Material for the task Start Marker

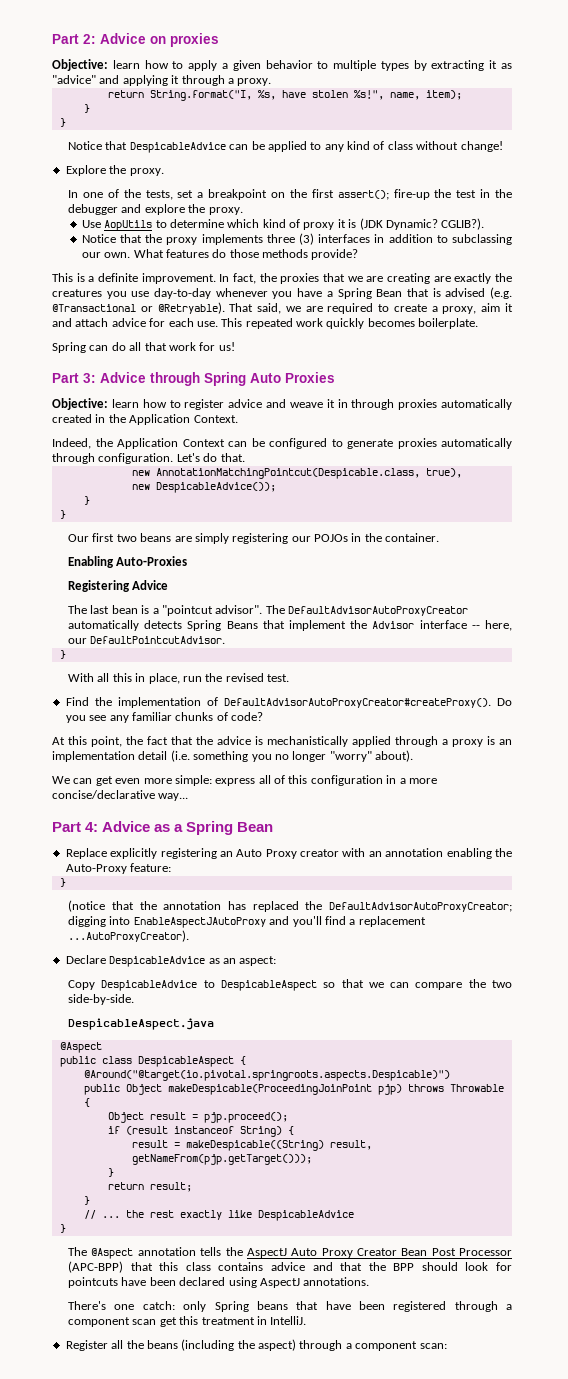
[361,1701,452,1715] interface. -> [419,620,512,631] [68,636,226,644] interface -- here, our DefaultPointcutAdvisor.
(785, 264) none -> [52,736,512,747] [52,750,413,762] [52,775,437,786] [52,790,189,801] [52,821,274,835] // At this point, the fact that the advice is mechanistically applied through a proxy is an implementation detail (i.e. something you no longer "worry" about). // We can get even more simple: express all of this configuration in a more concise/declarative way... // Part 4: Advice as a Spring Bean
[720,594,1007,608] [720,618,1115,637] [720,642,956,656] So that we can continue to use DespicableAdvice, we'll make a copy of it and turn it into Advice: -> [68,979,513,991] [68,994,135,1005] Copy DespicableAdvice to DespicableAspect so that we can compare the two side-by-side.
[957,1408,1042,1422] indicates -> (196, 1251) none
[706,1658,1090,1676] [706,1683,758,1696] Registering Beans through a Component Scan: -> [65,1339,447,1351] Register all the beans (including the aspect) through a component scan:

Material for the task End Marker

# Task brief
Copy out the data above to the letter, and keep every picture out of it.

# Answer box
[361,1701,452,1715] interface. -> [419,620,512,631] [68,636,226,644] interface -- here, our DefaultPointcutAdvisor.
(785, 264) none -> [52,736,512,747] [52,750,413,762] [52,775,437,786] [52,790,189,801] [52,821,274,835] // At this point, the fact that the advice is mechanistically applied through a proxy is an implementation detail (i.e. something you no longer "worry" about). // We can get even more simple: express all of this configuration in a more concise/declarative way... // Part 4: Advice as a Spring Bean
[720,594,1007,608] [720,618,1115,637] [720,642,956,656] So that we can continue to use DespicableAdvice, we'll make a copy of it and turn it into Advice: -> [68,979,513,991] [68,994,135,1005] Copy DespicableAdvice to DespicableAspect so that we can compare the two side-by-side.
[957,1408,1042,1422] indicates -> (196, 1251) none
[706,1658,1090,1676] [706,1683,758,1696] Registering Beans through a Component Scan: -> [65,1339,447,1351] Register all the beans (including the aspect) through a component scan:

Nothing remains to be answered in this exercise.